Mid-band 5G mast cost c. £50,000 and provides coverage over c. 38 hectares. This might seem low to industry and we have done this by using low cost alternatives, such as the re-use of existing infrastructure. However, this isn’t always possible and the cost is heavily reliant on the site specificities. For a private farm network, this doesn’t necessarily seem cheap to farmers.

Fit for farming?

There are four main learning areas that we’ve found from the 5G RuralDorset trials.

1) The agritech market is young

There are many NB-IoT devices out in the market, but none that we have found produced in the UK. Additionally, there are only a couple of NB-IoT devices which are designed for farms. Much more needs to be done to build fit-for-farm solutions here with easy interoperability between hardware and systems.

Automated tractors and drones will take over from traditional farm machinery over the next ten years and mid-band 5G is currently the only quasi-compatible connectivity solution on the farm. Deploying a mid-band 5G network now however will not work with current technology on the market. Connectivity providers need to work hand-in-hand with the agri-tech sector to deliver a thought-through solution.

2) Interoperability will be key

With multiple sensors and a wide array of data, how things communicate with each other is important.
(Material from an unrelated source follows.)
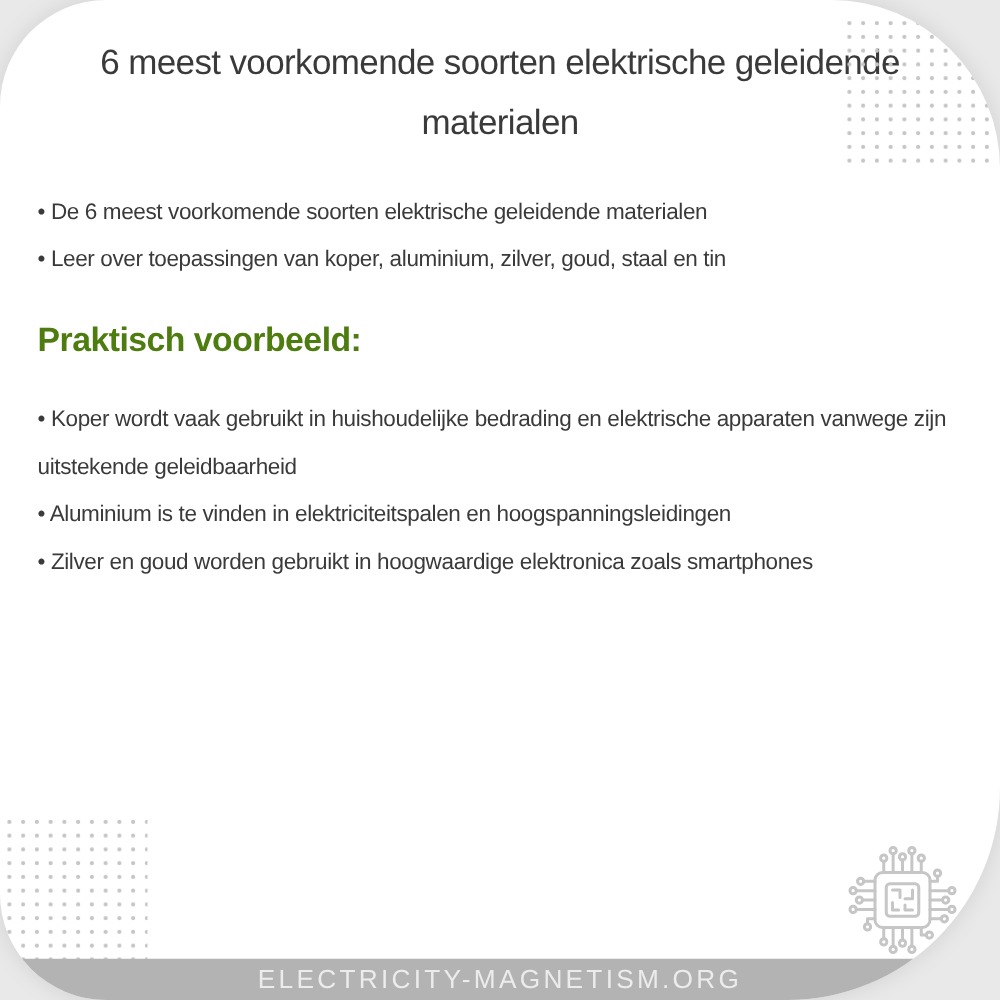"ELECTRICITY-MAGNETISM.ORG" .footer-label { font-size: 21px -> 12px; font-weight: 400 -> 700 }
After issues with different systems trying to talk to each other, we developed our own IoT platform and back-end to decipher the outputs from devices in the field.
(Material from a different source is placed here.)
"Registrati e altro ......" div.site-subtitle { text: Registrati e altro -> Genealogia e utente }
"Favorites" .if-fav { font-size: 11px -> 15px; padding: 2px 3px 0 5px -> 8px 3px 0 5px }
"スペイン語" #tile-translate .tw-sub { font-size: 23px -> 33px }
Agriculture has a history of systems not talking and data being siloed by large players. The new era of farming needs companies to be open and a data ethics piece in place.

3) Technology needs to be fit for the farm

If you are in a field, in the middle of nowhere, this is very different to challenges within a factory or urban setting. In our trials, sensors in the field only lasted a week before cows tried eating them, other IoT sensors got too dirty or waterlogged and stopped working, and in most cases we had to create makeshift solutions to make them robust enough to deal with the environment. So be prepared to have to make some adaptations yourself; it turns out that for all the technology, duct tape can be your best friend to get the product to be fit for farming!

4) Power is still an issue

We found that IoT devices don’t last long out in the field – if the cow hasn’t already knocked it off its shelf, the battery has probably died. The same issue is found right across the board with drones and automated robots still currently limited. Batteries are heavy and deteriorate in the cold weather.

This has led to an extension of the project with Vodafone – creating a new type of IoT device, with an integrated SIM and standard interface for sensors. This has reduced power consumption from 50 milliamps (standard IoT device) down to 3.5 microamps and will help solve some of the power issues we see in IoT.

Power is also an issue for mast sites. Getting power across a farm can be expensive and should be considered alongside fibre installation.

Bringing farmers along on the journey

Wessex Internet started out because our founders’ farms couldn’t get decent connectivity. The company as an internet provider – now with full fibre in Dorset, Somerset, Wiltshire and Hampshire  – came from our frustrations as farmers, and we therefore understand the challenges and opportunities intricately.

We know the challenges first-hand and have the right connections in our region to have open conversations about the opportunities and expectations of the tech.

I’d recommend finding the right person or people to open dialogue with potential end-users, who can speak the language and ‘hold their own’ in the markets and locations that will become end users.

Data security surprise

Through the trials farmers highlighted a worry with third-party data use. Many large machinery companies charge farmers extortionate amounts for access to their own data, as it is uploaded directly away from that farm, to the companies’ servers.

As a result, many farmers are attracted to data centre systems physically on their farm, enabling greater control of how their data is used. With local data centres, data can be shared on a case-by-case basis, with the potential to bring in additional revenue for farms.  It’s another thing to consider and fully understand the implications of before you make any firm decisions.